When the legendary fine art photographer David Yarrow calls you answer. Not least when he says he wants to extend his famed art photography of wild things to the animal that most closely resembles the wild ancestor of all modern cattle (Bos taurus), the aurochs (Bos primigenius primigenius.)
David’s up close and personal shots of the beasts of the wilderness, reproduced on the internet ad infinitum, but in actuality produced as vast, wall-sized prints of the highest quality, hair-fine resolution, sell for tens – sometimes hundreds – of thousands of pounds, euros and dollars.
The Spanish toro de lidia, aka toro bravo, ‘brave bull’, comes in the top ten genetically for relatedness to the ancestral aurochs, and six of the others in the top ten are its Spanish cousins (including the berrendas who feature later.) However, the toro bravo is the closest in phenotype – anatomy, morphology and behaviour – by far.

The Aurochs from Vig, whose skeleton is in the National Museum of Denmark, weighed almost 1000 kg (2,200 lbs), and its shoulder height was almost 2 metres (6 feet 6 inches.)

You can see the relatedness of the toro de ‘Lidia’ to a British fossil of aurochs, in this summary for Rewilding Europe of the paper ‘Genetic origin, admixture and population history of aurochs (Bos primigenius) and primitive European cattle‘, published in the journal Heredity in 2016.
Having received my brief, I knew exactly where to go: the one breeding ranch, founded in 1847, which is famed for the cattle that most closely match the vast size of the aurochs of all strains of toros bravos and whose extraordinary ‘feral’ (I mean that in the biologist’s sense of the word) aggression most matches the aurochs’ wild character. It is the family name which conjures most fear among matadors. As Ernest Hemingway put it in his 1932 classic, Death In The Afternoon:
There are certain strains of bulls in which the ability to learn rapidly in the ring is highly developed. These bulls must be fought and killed as rapidly as possible with the minimum of exposure by the man, for they learn more rapidly than the fight ordinarily progresses and become exaggeratedly difficult to work with and kill.

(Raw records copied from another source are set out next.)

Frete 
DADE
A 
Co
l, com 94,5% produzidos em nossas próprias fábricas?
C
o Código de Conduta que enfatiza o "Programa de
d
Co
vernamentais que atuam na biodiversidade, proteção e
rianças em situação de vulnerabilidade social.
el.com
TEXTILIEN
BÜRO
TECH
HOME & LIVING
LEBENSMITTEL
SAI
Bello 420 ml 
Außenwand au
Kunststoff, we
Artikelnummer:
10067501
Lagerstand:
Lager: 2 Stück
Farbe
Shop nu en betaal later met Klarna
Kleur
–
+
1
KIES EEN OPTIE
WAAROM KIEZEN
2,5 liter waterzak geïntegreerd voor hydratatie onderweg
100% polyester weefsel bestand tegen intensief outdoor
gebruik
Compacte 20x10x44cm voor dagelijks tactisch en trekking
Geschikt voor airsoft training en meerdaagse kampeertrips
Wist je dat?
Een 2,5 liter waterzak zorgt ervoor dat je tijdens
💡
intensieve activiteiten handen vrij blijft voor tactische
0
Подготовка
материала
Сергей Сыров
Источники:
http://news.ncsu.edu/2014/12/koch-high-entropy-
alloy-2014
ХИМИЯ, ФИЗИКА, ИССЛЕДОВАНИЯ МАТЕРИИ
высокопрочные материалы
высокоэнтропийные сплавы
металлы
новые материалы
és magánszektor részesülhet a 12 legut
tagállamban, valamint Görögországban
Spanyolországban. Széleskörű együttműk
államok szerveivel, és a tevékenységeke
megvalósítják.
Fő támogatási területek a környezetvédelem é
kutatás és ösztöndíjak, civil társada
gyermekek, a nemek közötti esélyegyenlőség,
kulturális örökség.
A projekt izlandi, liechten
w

Bulls of this sort are the old caste of fighting bulls raised by the sons of Don Eduardo Miura of Sevilla… which made them the curse of all bullfighters.
A study by the University of Complutense in Madrid, published as ‘Ancestral matrilineages and mitochondrial DNA diversity of the Lidia cattle breed‘ in the journal Animal Genetics in 2008 showed how among the toros bravos which all show “a certain degree of primitivism”, the Miuras stand alone as a breed-within-a-breed.
That’ primitivism’ is the reason why Ferruccio Lamborghini, formerly a friend and customer of Enzo Ferrari, took the bull as his logo to contrast with the ´prancing pony´, and why the world’s first supercar was launched under the name Lamborghini Miura in 1967.
As you can see below, Ferruccio personally took it to Spain and drove it to show it to old Eduardo Miura, father of the present owners, brothers Eduardo and Antonio. Several more models from that marque also took their name from individual Miura bulls afterward: from the Islero in 1968 to the Murciélago in 2001.

Autumn 1968. Finca Zahariche in Lora del Río, Spain. Standing, in a black suit, Ferruccio Lamborghini, next to Eduardo Miura, patriarch of the famous family of fighting bull breeders. The year before, the legendary car began to be sold, the Lamborghini Miura, the first supercar in history.